Bradley sighed. Maybe Soph was right. Perhaps he was too hard on them.
Kat was a good kid. Frozen like that, low fi and greyscale, it could have been her. But there was too much separating them. She was almost Sophie, but the spark that made her aunt stand out was missing.
Bradley had never met Soph’s sister, but he doubted it was the genetics. Sophie stood out, even in her family.
As Bradley pondered nature versus nurture, he absently scanned the screen. The quality was surprisingly low with aberrations everywhere. He pulled open the settings and made some adjustments.

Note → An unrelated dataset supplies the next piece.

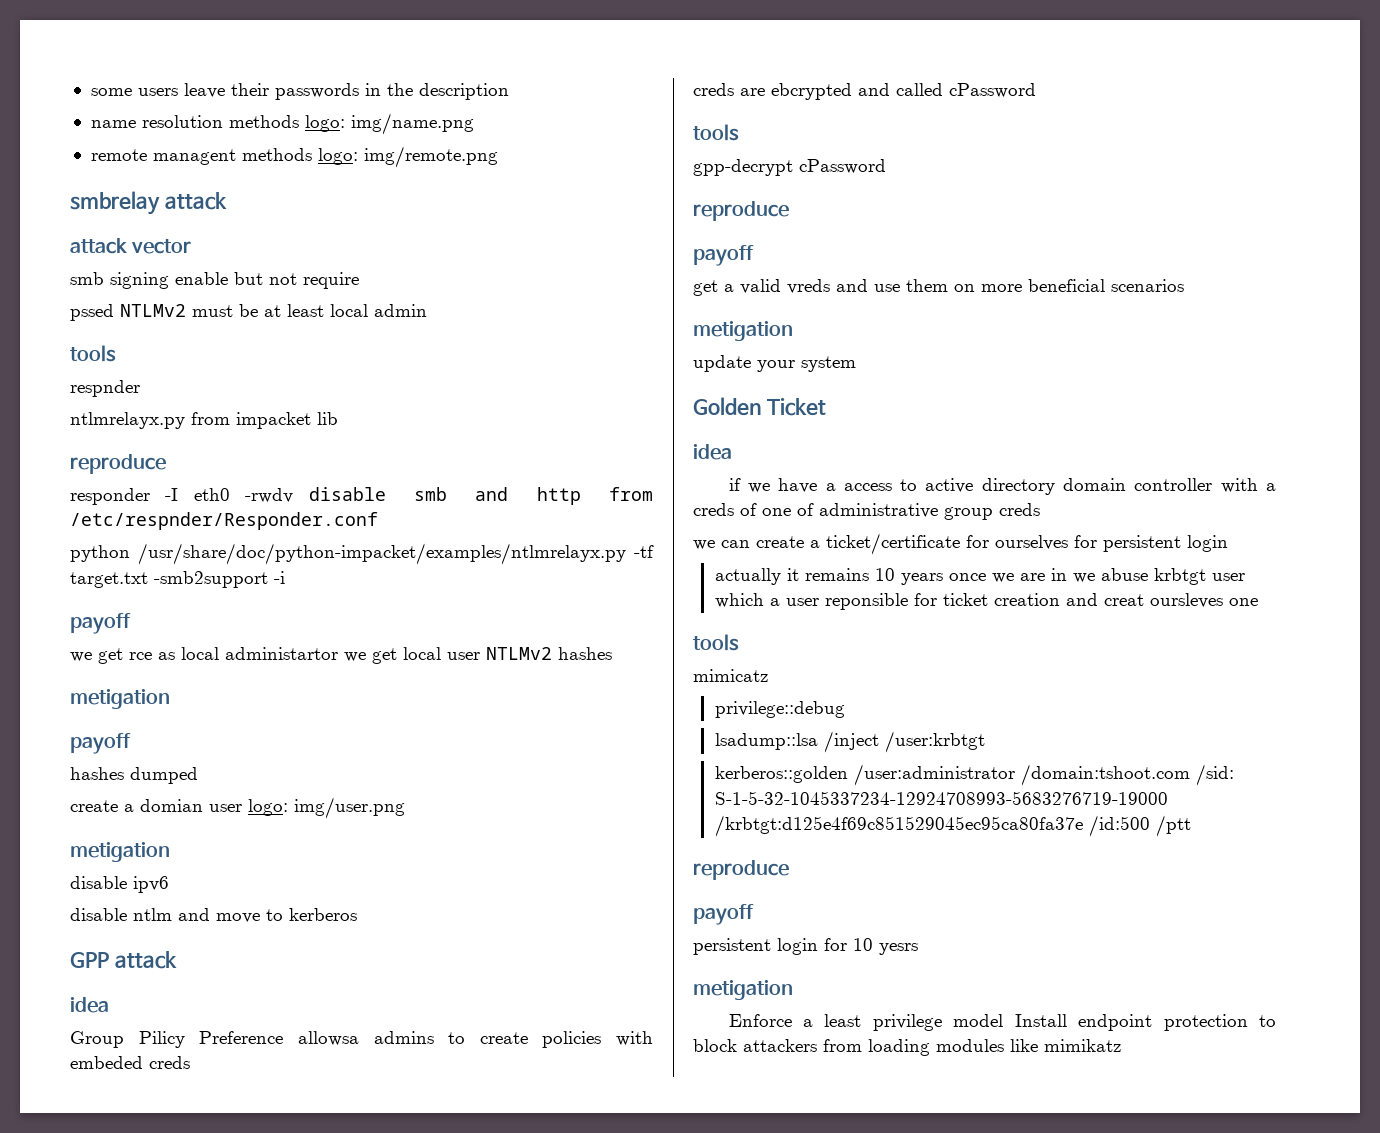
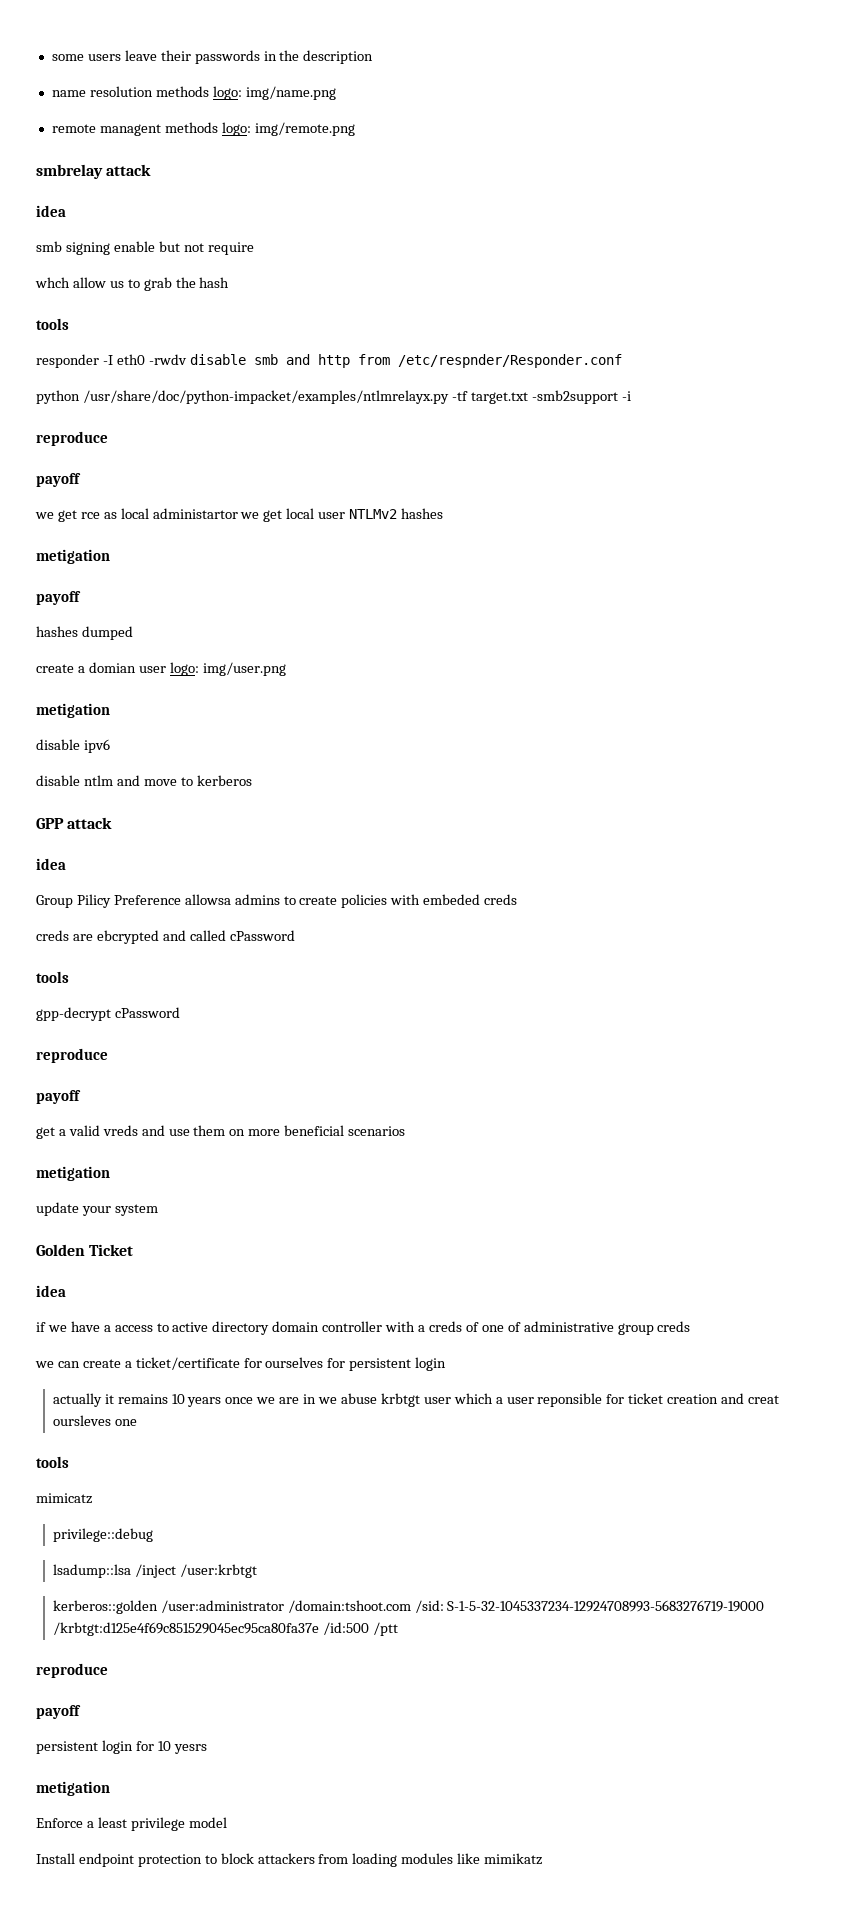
[70,238,192,254] attack vector -> [36,205,66,217] idea
[70,304,427,321] [70,345,116,362] [70,380,140,397] [70,412,338,429] [70,454,166,474] pssed NTLMv2 must be at least local admin // tools // respnder // ntlmrelayx.py from impacket lib // reproduce -> [35,277,230,291] [36,318,69,330] whch allow us to grab the hash // tools
(285, 577) none -> [36,431,108,446] // reproduce
(1004, 1020) none -> (227, 1822) //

Still rough, but…he slid a few more sliders and… there was something there.
He was wrong. It wasn’t the quality and it wasn’t a smudge or a figment of his paranoid imagination.
Leaning into the screen, he stared at the window just outside the pizza stack.
There was a shadow in it.
He moved the frames forward, then back. It wasn’t moving. Had he gotten excited over nothing? Maybe it was just a reflection after all.
He pulled the timeline back and forth, skipping by hours at a time.
It was moving. Slowly, inhumanly persistent and, more specifically, it was following them around the store.
Whatever it was. It was solid. Nearly motionless. And it was watching them all night.
Bradley considered his options. He could send it to Sophie, more pressingly, he could warn the poor kid in the other room.
None of this is her fault. She didn’t ask for this.
Bradley rubbed his twitching eye.
If he was ever going to be a hero… it won’t be today.
He emailed the file to himself, then erased it.